L’innovation est souvent associée aux nouveautés technologiques dans les entreprises privées. Cependant, dans le champ des recherches en sciences humaines, son sens est beaucoup plus large. En réalité, l’innovation traite des jeux d’acteurs collectifs en faveur ou en défaveur d’un changement. Elle peut concerner la création d’un serious game, d’une start-up ou même l’usage de l’anthropologie dans les processus d’innovation en entreprise. Les dimensions de l’innovation sont multiples et vont bien au-delà des simples nouveautés technologiques.
Les processus d’innovation suivent un itinéraire non linéaire et complexe. Ils sont le résultat d’ajustements permanents et invisibles pour les approches statistiques. De plus, les innovations sont souvent déclenchées par des événements ou des crises multiples, qu’elles soient climatiques, sanitaires, économiques, militaires, logistiques ou sociales. Ces crises génèrent des conflits et des contraintes matérielles, sociales et symboliques qui influencent les jeux des acteurs collectifs.
Dans le domaine de la santé, par exemple, l’acceptation d’une application téléphonique destinée à améliorer le traitement des rhumatismes inflammatoires chroniques a été analysée par le sociologue Guillaume Montagu. Il a montré que les patients ne suivaient pas l’application non pas par irrationalité, mais parce que leurs objectifs de soulagement de la douleur étaient différents de ceux des médecins.
Cette étude démontre qu’il n’existe pas de lien automatique entre la qualité scientifique d’une innovation et son acceptation par les utilisateurs.

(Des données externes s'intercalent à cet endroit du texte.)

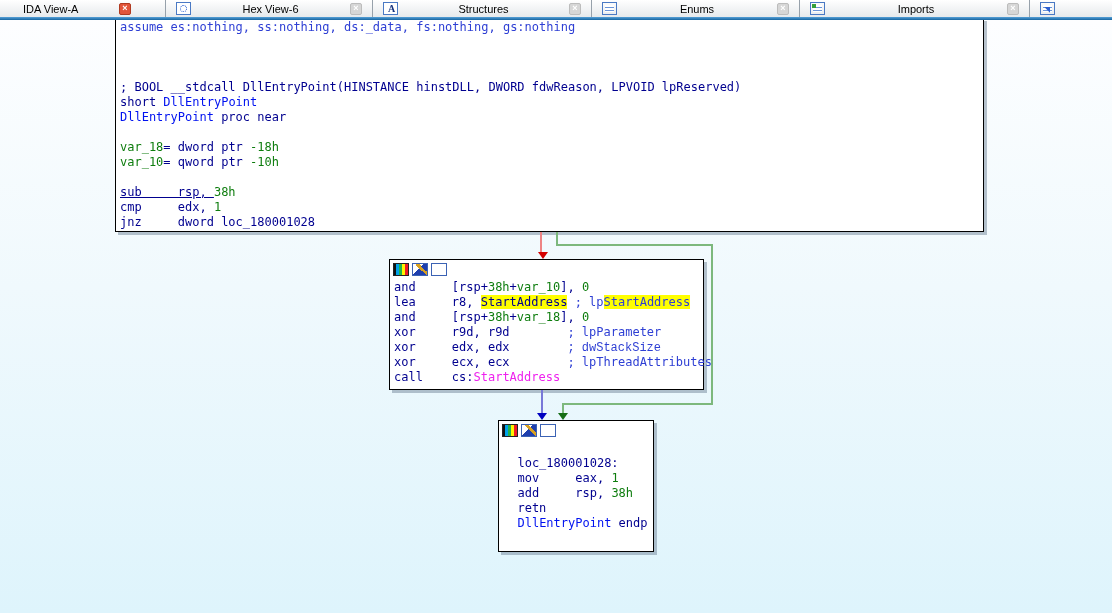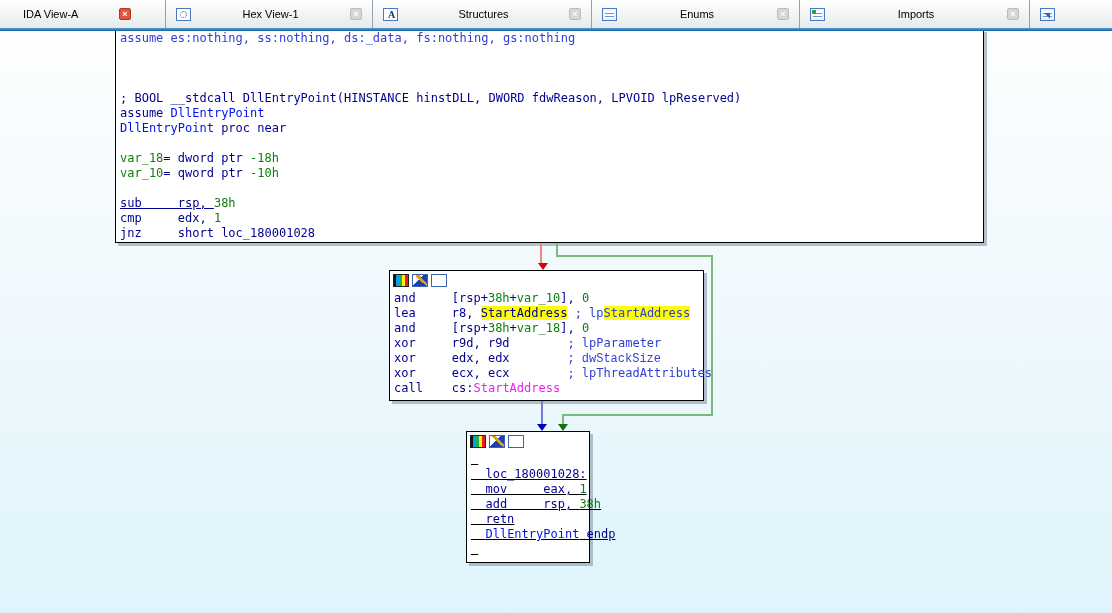--- a/index.html
+++ b/index.html
@@ -3,21 +3,21 @@
 <meta charset="utf-8">
 <style>
   html,body{margin:0;padding:0;}
   body{
     width:1112px;height:613px;overflow:hidden;
     font-family:"Liberation Sans",sans-serif;
     background:#fff;
   }
   
   .tabbar{
-    display:flex;height:28px;align-items:stretch;
+    display:flex;height:17px;align-items:stretch;
     background:linear-gradient(#ffffff,#e6e9ec);
   }
   .tab{
     display:flex;align-items:center;box-sizing:border-box;
     border-right:1px solid #97a1ab;padding:0 10px;position:relative;
   }
   .tab-label{flex:1;text-align:center;font-size:11px;color:#000;white-space:nowrap;overflow:hidden;}
   .tab0 .tab-label{text-align:left;padding-left:13px;}
   .tclose{
     width:12px;height:12px;border-radius:2px;box-sizing:border-box;flex:none;
@@ -74,21 +74,21 @@
 </head>
 <body>
 
 <div class="tabbar">
   <div class="tab tab0" style="flex:0 0 166px">
     <span class="tab-label">IDA View-A</span>
     <span class="tclose red">×</span>
   </div>
   <div class="tab" style="flex:0 0 207px">
     <span class="tico hex"></span>
-    <span class="tab-label">Hex View-1</span>
+    <span class="tab-label">Hex View-6</span>
     <span class="tclose gray">×</span>
   </div>
   <div class="tab" style="flex:0 0 219px">
     <span class="tico struct"></span>
     <span class="tab-label">Structures</span>
     <span class="tclose gray">×</span>
   </div>
   <div class="tab" style="flex:0 0 208px">
     <span class="tico lines"></span>
     <span class="tab-label">Enums</span>
@@ -105,45 +105,45 @@
 </div>
 <div class="blue-rule"></div>
 
 <div class="graph-pane" id="graph">
     <div class="block" style="left: 115px; top: -2px; width: 869px; height: 214px; padding-top: 1px;">
       <div class="code-line"><span style="color: rgb(46, 63, 212);">assume es:nothing, ss:nothing, ds:_data, fs:nothing, gs:nothing</span></div>
       <div class="code-line"> </div>
       <div class="code-line"> </div>
       <div class="code-line"> </div>
       <div class="code-line"><span style="color: rgb(0, 0, 143);">; BOOL __stdcall DllEntryPoint(HINSTANCE hinstDLL, DWORD fdwReason, LPVOID lpReserved)</span></div>
-      <div class="code-line"><span style="color: rgb(0, 0, 143);">assume </span><span style="color: rgb(0, 18, 240);">DllEntryPoint</span></div>
+      <div class="code-line"><span style="color: rgb(0, 0, 143);">short </span><span style="color: rgb(0, 18, 240);">DllEntryPoint</span></div>
       <div class="code-line"><span style="color: rgb(0, 18, 240);">DllEntryPoint</span><span style="color: rgb(0, 0, 143);"> proc near</span></div>
       <div class="code-line"> </div>
       <div class="code-line"><span style="color: rgb(14, 125, 14);">var_18</span><span style="color: rgb(0, 0, 143);">= dword ptr </span><span style="color: rgb(14, 125, 14);">-18h</span></div>
       <div class="code-line"><span style="color: rgb(14, 125, 14);">var_10</span><span style="color: rgb(0, 0, 143);">= qword ptr </span><span style="color: rgb(14, 125, 14);">-10h</span></div>
       <div class="code-line"> </div>
       <div class="code-line"><span style="color: rgb(0, 0, 143); text-decoration: underline;">sub     rsp, </span><span style="color: rgb(14, 125, 14);">38h</span></div>
       <div class="code-line"><span style="color: rgb(0, 0, 143);">cmp     edx, </span><span style="color: rgb(14, 125, 14);">1</span></div>
-      <div class="code-line"><span style="color: rgb(0, 0, 143);">jnz     short loc_180001028</span></div>
+      <div class="code-line"><span style="color: rgb(0, 0, 143);">jnz     dword loc_180001028</span></div>
     </div>
     <div class="block" style="left: 389px; top: 239px; width: 315px; height: 131px;">
       <div class="block-header">
         <span class="nicon color"></span>
         <span class="nicon edit"></span>
         <span class="nicon group"></span>
       </div>
       <div class="code-line"><span style="color: rgb(0, 0, 143);">and     [rsp+</span><span style="color: rgb(14, 125, 14);">38h</span><span style="color: rgb(0, 0, 143);">+</span><span style="color: rgb(14, 125, 14);">var_10</span><span style="color: rgb(0, 0, 143);">], </span><span style="color: rgb(14, 125, 14);">0</span></div>
       <div class="code-line"><span style="color: rgb(0, 0, 143);">lea     r8, </span><span style="color: rgb(0, 0, 143); background: rgb(255, 255, 0);">StartAddress</span><span style="color: rgb(0, 0, 143);"> </span><span style="color: rgb(46, 63, 212);">; lp</span><span style="color: rgb(46, 63, 212); background: rgb(255, 255, 0);">StartAddress</span></div>
       <div class="code-line"><span style="color: rgb(0, 0, 143);">and     [rsp+</span><span style="color: rgb(14, 125, 14);">38h</span><span style="color: rgb(0, 0, 143);">+</span><span style="color: rgb(14, 125, 14);">var_18</span><span style="color: rgb(0, 0, 143);">], </span><span style="color: rgb(14, 125, 14);">0</span></div>
       <div class="code-line"><span style="color: rgb(0, 0, 143);">xor     r9d, r9d        </span><span style="color: rgb(46, 63, 212);">; lpParameter</span></div>
       <div class="code-line"><span style="color: rgb(0, 0, 143);">xor     edx, edx        </span><span style="color: rgb(46, 63, 212); font-family: Liberation Mono, monospace;">; dwStackSize</span></div>
       <div class="code-line"><span style="color: rgb(0, 0, 143);">xor     ecx, ecx        </span><span style="color: rgb(46, 63, 212);">; lpThreadAttributes</span></div>
       <div class="code-line"><span style="color: rgb(0, 0, 143);">call    cs:</span><span style="color: rgb(238, 34, 238);">StartAddress</span></div>
     </div>
-    <div class="block" style="left: 466px; top: 400px; width: 124px; height: 132px; text-decoration: underline;">
+    <div class="block" style="left: 498px; top: 400px; width: 156px; height: 132px;">
       <div class="block-header">
         <span class="nicon color"></span>
         <span class="nicon edit"></span>
         <span class="nicon group"></span>
       </div>
       <div class="code-line"> </div>
       <div class="code-line"><span style="color: rgb(0, 0, 143);">  loc_180001028:</span></div>
       <div class="code-line"><span style="color: rgb(0, 0, 143);">  mov     eax, </span><span style="color: rgb(14, 125, 14);">1</span></div>
       <div class="code-line"><span style="color: rgb(0, 0, 143);">  add     rsp, </span><span style="color: rgb(14, 125, 14);">38h</span></div>
       <div class="code-line"><span style="color: rgb(0, 0, 143);">  retn</span></div>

Certaines innovations sont imposées, comme les masques et les vaccins lors de la crise sanitaire de 2020. Sous contrainte de sécurité et de survie, ces innovations peuvent être légitimées, tout en soulevant des questions politiques et de conflits.
D’autre part, l’échec d’une start-up qui avait réussi à toucher de nombreux contributeurs grâce au financement participatif a été analysé. Malgré ce succès initial, la finalisation du produit a rencontré des problèmes logistiques et culturels qui ont découragé une partie des clients. Cette étude montre les contraintes d’apprentissage et les erreurs de perception qui peuvent peser sur une innovation.
Pour réussir une innovation, il est essentiel de comprendre les contraintes matérielles, logistiques, énergétiques et culturelles qui lui sont liées. Par exemple, l’acceptation des fenêtres PVC fabriquées en Pologne et en Roumanie en France a été rendue difficile en raison de problèmes logistiques et de différences culturelles. De même, la mise en place de la voiture électrique est confrontée à des problèmes d’infrastructures de recharge et à des enjeux sociaux et environnementaux.
Travailler sur les innovations, c’est travailler sur le changement et les processus qui le déclenchent. Cela ne se limite pas aux innovations technologiques, mais englobe également les changements sociaux, politiques et culturels. La transition écologique exige non seulement une vision du changement, mais aussi une compréhension des logiques sociales invisibles qui organisent le milieu dans lequel le changement s’opère.
En conclusion, l’innovation est une révolution aux multiples dimensions. Elle ne se limite pas aux nouveautés technologiques, cependant englobe les processus de changement dans différents domaines. Comprendre les contraintes et les logiques sociales qui influencent ces processus est essentiel pour réussir une innovation. La transition écologique demande une réflexion approfondie sur les enjeux politiques, techniques et sociaux de l’innovation afin de garantir une gouvernabilité durable.